11) Mais la suspicion ne vaut pas que pour les autres. Beaucoup de ceux qui se croient des fidèles pourraient se poser la question à eux-mêmes : d’où tiré-je la certitude que je suis religieux ? À la fin de sa courte existence, Kierkegaard se demandait avec angoisse s’il n’avait pas été que le poète du religieux. Ce qu’il croyait être sa foi n’était-elle pas une posture esthétique ? Tous ces Français de 1960 qu’on aurait surpris en les suspectant de ne pas être de bons chrétiens ne le sont plus guère 60 ans plus tard. (Guillaume Cuchet, Comment notre monde a cessé d'être chrétien Anatomie d'un effondrement, 2018) Qu’était cette foi susceptible de vaciller puis de s’effondrer à la vue d’une procession d’un genre nouveau : Un frigidaire, un joli scooter, un atomixer et du Dunlopillo ? Sont-ils passés de Bossuet à Voltaire, ou plutôt d’une foi vague, de convention, d’un rituel social à un scepticisme désabusé, comme on passe d’une mode à une autre, comme les femmes sont passées de la crinoline au tailleur ?  

12) Plutôt balayeur que juge, disait Gilles Deleuze à ses étudiants.
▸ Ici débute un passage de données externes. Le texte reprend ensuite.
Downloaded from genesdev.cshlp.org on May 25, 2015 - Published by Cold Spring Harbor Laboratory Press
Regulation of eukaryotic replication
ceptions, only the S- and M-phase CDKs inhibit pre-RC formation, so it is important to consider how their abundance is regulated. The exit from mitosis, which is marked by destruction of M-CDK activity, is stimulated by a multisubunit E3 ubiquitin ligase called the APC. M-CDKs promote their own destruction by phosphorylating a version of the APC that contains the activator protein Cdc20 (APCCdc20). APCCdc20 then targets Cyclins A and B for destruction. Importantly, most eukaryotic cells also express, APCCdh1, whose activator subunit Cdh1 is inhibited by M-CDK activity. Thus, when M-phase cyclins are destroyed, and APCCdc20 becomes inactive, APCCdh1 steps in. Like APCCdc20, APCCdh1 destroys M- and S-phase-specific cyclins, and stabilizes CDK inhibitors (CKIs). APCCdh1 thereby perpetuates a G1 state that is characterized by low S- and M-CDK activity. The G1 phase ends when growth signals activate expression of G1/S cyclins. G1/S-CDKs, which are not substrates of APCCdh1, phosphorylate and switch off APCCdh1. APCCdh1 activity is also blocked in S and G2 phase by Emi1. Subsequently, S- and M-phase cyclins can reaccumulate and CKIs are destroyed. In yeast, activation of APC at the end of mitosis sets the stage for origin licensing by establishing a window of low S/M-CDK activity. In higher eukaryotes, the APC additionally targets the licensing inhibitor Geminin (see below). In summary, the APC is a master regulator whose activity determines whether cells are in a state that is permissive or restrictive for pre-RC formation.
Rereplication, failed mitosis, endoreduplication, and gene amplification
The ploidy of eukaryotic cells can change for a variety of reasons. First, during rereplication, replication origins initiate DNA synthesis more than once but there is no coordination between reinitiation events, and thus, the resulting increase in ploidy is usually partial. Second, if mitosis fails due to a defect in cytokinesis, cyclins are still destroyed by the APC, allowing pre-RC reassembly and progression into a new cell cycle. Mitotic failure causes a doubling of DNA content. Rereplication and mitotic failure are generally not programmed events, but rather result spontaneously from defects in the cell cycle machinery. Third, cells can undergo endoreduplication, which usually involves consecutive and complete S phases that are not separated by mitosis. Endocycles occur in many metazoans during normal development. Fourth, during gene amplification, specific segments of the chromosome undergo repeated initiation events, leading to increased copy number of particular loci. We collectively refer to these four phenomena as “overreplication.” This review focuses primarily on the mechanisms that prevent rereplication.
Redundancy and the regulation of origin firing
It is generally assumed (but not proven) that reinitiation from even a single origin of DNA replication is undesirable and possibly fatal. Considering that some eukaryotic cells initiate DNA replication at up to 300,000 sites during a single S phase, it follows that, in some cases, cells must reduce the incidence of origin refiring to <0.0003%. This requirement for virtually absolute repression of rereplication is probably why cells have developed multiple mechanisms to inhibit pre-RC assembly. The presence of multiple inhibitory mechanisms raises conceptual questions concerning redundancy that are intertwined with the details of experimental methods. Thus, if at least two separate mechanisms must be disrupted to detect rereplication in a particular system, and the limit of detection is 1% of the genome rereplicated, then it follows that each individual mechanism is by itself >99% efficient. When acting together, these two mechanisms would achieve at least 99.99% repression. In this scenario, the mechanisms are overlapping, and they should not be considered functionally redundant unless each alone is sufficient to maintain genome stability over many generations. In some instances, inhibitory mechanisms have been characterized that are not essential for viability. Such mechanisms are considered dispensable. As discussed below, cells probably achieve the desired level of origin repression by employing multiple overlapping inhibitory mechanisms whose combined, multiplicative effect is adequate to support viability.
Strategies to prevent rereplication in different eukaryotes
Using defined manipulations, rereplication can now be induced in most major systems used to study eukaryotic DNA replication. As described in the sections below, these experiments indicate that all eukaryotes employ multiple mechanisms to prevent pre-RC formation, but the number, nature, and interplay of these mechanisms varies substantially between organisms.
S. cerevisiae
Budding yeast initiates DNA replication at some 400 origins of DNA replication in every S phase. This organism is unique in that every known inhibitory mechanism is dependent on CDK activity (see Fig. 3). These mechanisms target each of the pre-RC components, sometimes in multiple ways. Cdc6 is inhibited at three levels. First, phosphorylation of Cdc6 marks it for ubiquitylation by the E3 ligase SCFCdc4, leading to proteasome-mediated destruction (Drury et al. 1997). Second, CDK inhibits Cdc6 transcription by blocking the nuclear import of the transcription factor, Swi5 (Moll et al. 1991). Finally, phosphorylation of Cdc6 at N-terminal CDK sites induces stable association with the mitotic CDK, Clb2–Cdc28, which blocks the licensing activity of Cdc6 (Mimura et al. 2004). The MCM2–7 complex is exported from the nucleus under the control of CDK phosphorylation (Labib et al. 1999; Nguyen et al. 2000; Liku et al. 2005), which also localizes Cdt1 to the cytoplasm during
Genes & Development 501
Pourtant peu suspect de sympathie pour la religion, il reprenait ainsi le sens des paroles du Christ :

 1 Ne jugez point, afin que vous ne soyez point jugés.
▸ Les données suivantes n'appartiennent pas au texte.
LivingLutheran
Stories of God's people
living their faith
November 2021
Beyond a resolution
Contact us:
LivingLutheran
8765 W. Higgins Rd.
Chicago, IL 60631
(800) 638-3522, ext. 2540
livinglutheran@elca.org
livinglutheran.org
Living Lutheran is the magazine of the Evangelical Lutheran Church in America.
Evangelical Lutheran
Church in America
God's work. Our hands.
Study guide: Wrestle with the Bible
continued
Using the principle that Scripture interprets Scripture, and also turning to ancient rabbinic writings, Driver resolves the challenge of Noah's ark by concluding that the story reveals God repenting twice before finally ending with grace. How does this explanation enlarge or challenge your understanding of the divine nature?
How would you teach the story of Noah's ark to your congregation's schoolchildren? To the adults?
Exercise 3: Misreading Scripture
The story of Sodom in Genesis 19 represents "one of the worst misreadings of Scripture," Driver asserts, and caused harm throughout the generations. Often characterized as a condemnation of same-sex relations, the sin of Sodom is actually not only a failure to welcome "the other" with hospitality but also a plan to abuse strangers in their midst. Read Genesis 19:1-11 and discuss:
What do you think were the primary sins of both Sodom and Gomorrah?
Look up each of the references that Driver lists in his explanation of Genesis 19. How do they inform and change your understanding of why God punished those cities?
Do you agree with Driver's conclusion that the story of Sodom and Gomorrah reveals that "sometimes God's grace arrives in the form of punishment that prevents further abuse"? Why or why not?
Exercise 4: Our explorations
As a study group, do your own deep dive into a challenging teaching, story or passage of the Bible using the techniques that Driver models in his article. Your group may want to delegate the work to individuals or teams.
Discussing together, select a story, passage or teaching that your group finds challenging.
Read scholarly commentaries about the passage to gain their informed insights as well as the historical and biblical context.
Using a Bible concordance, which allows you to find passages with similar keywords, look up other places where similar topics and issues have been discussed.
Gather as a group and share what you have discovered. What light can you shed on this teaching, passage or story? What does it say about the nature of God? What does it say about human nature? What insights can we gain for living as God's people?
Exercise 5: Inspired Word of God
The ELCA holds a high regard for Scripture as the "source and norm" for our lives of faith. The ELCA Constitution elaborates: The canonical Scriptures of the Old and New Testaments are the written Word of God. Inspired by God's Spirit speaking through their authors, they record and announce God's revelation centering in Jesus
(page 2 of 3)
 2 Car selon ce que vous aurez jugé, on vous jugera, et de la même mesure dont vous aurez mesuré, on vous mesurera. 

(Mathieu 7, traduction de l’abbé Augustin Crampon)

 On sent poindre en France une méfiance à l’égard du gouvernement des juges. Réjouissons- nous en. Pointons notre incrédulité vers les juges.  « Je ne juge pas, je condamne. », disait Péguy. On ne demandera pas l’acquittement pour Shamir, nous balayons les accusations et les soupçons, nous ne jugeons pas, on demandera plutôt pour lui le secours de la grâce.